Task item: From the records below, output exactly the lines running from the line containing "thumb tip: (287, 266)" through the line containing "index pip: (395, 218)", and no others.

Landmark coordinate records:
-=-=-

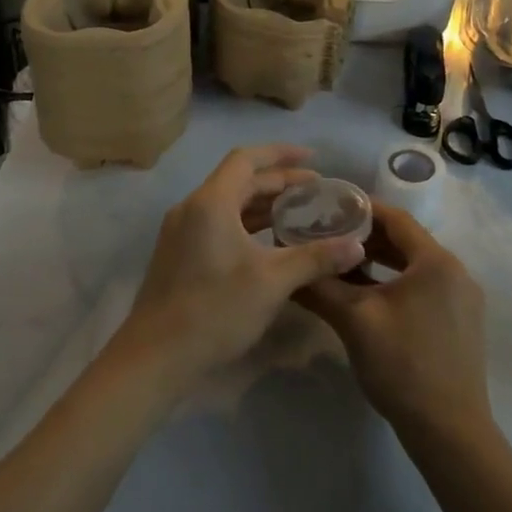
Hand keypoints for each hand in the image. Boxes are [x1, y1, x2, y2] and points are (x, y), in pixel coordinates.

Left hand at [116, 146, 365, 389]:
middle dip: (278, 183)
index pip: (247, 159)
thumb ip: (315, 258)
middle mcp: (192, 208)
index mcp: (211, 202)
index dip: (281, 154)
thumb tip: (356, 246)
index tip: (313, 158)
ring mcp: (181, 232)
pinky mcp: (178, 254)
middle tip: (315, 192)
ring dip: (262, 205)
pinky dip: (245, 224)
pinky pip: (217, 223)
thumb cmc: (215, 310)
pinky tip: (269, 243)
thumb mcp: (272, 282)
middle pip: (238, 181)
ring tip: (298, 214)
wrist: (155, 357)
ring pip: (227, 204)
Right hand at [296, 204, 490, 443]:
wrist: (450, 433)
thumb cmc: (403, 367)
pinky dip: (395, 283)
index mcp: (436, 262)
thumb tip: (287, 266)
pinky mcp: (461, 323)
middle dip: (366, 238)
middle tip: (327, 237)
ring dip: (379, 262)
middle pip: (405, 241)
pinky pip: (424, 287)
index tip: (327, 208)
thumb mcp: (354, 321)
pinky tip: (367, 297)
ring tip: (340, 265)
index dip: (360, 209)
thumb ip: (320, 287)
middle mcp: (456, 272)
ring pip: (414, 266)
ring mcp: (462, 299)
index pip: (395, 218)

-=-=-

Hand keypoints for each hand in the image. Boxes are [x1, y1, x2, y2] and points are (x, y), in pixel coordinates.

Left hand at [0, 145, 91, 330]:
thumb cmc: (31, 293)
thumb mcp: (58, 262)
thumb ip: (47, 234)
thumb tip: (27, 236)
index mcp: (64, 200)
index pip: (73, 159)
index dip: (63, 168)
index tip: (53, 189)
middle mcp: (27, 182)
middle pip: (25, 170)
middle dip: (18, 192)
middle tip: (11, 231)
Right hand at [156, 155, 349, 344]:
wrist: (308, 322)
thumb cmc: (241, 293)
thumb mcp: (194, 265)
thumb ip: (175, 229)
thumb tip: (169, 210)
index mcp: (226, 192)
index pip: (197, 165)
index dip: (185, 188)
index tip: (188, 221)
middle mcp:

-=-=-

Answer to this problem:
thumb tip: (287, 266)
pinky mcp: (461, 323)
middle dip: (366, 238)
middle tip: (327, 237)
ring dip: (379, 262)
middle pip: (405, 241)
pinky pip: (424, 287)
index tip: (327, 208)
thumb mcp: (354, 321)
pinky tip: (367, 297)
ring tip: (340, 265)
index dip: (360, 209)
thumb ip: (320, 287)
middle mcp: (456, 272)
ring pip: (414, 266)
ring mcp: (462, 299)
index pip: (395, 218)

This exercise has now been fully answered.